◆ Gegeven tekst
● ● ● ● ● ● ●

Hooglied/Hoofdstuk 7

Uit Christipedia
Oude Testament: Ge · Ex · Le · De · Joz · Ri · Ru · 1Sa · 2Sa · 1Ko · 2Ko · 1Kr · 2Kr · Ezr · Ne · Est · Job · Ps · Sp · Pr · Hgl · Jes · Jer · Kla · Eze · Da · Hos · Joë · Am · Ob · Jon · Mi · Na · Hab · Zef · Hag · Za · Mal.
Nieuwe Testament: Mt · Mr · Lk · Jh · Hn · Rm · 1Ko · 2Ko · Gl · Ef · Fp · Col · 1Th · 2Th · 1Tm · 2Tm · Tit · Fm · Hb · Jk · 1Pe · 2Pe · 1Jh · 2Jh · 3Jh · Jd · Opb.

Hooglied:


Hoofdstuk 7 wordt hieronder samengevat en/of een of meer passages worden becommentarieerd.

Hoog. 1:7

Hoo 7:1  Hoe schoon zijn uw gangen in de schoenen, gij prinsendochter! de omdraaiingen uwer heupen zijn als een kostelijke ketens, zijnde het werk van de handen eens kunstenaars. (SV)

● ● ● ● ● ● ●

◆ Gegevensblok
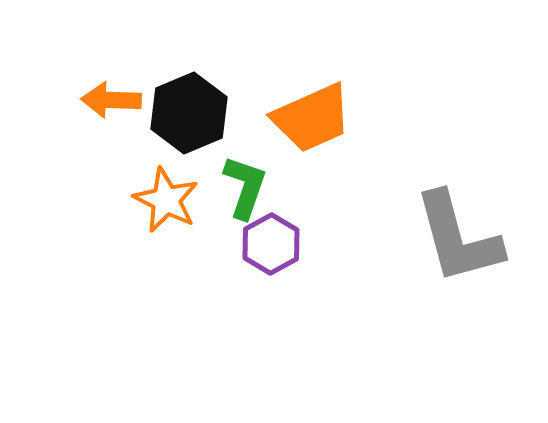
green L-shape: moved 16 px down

● ● ● ● ● ● ●

◆ Opdrachten
(A) Kopieer uit de tekst over Hooglied 7 woord voor woord alles van "Hooglied/Hoofdstuk 7" tot en met "Hag · Za · Mal.".
(B) Ga verder met de tekst over Hooglied 7, direct na de laatste zin.

◆ Antwoorden
(A)
Hooglied/Hoofdstuk 7

Uit Christipedia
Oude Testament: Ge · Ex · Le · De · Joz · Ri · Ru · 1Sa · 2Sa · 1Ko · 2Ko · 1Kr · 2Kr · Ezr · Ne · Est · Job · Ps · Sp · Pr · Hgl · Jes · Jer · Kla · Eze · Da · Hos · Joë · Am · Ob · Jon · Mi · Na · Hab · Zef · Hag · Za · Mal.

(B)
In dit en de volgende verzen roemt de bruidegom de schoonheid en bevalligheid van de bruid. Ditmaal vangt hij zijn beschrijving van haar schone gestalte aan met de voeten om met het hoofd te eindigen: schreden, heupen, navel en buik, hals, ogen, neus, hoofd, haarband. Eerder (4:1v) had hij de de omgekeerde weg ingeslagen: van het hoofd tot de borsten.

Gangen. Of "schreden" (NBG51, HSV, NaB), "passen" (Lei, Canis), "voeten" (WV95, NBV2004). In het vorige vers was zij opgeroepen om terug te keren. In het huidige vers ziet de bruidegom haar gaan, misschien haar terug komen.

Schoenen. Of "sandalen" (NBG51, WV95, HSV), "schoeisel" (Lu).

Prinsendochter. Of "edelmansdochter". Naardense Bijbelvertaling: "dochter van een edelman". "vorstendochter" (Lei, Lu, NBG51, Canis, HSV), "koningskind" (NBV2004), "prinses" (WV95). In het Hebreeuws zijn er twee woorden. Het eerste, בידנ, nadiyb, komt 28x in de Bijbel voor en wordt meestal door "prins" (SV, 15x) of "edele" (16x, NBG51) vertaald. Het tweede woord is תב, bath, dat veel voorkomt en meestal door "dochter" wordt overgezet.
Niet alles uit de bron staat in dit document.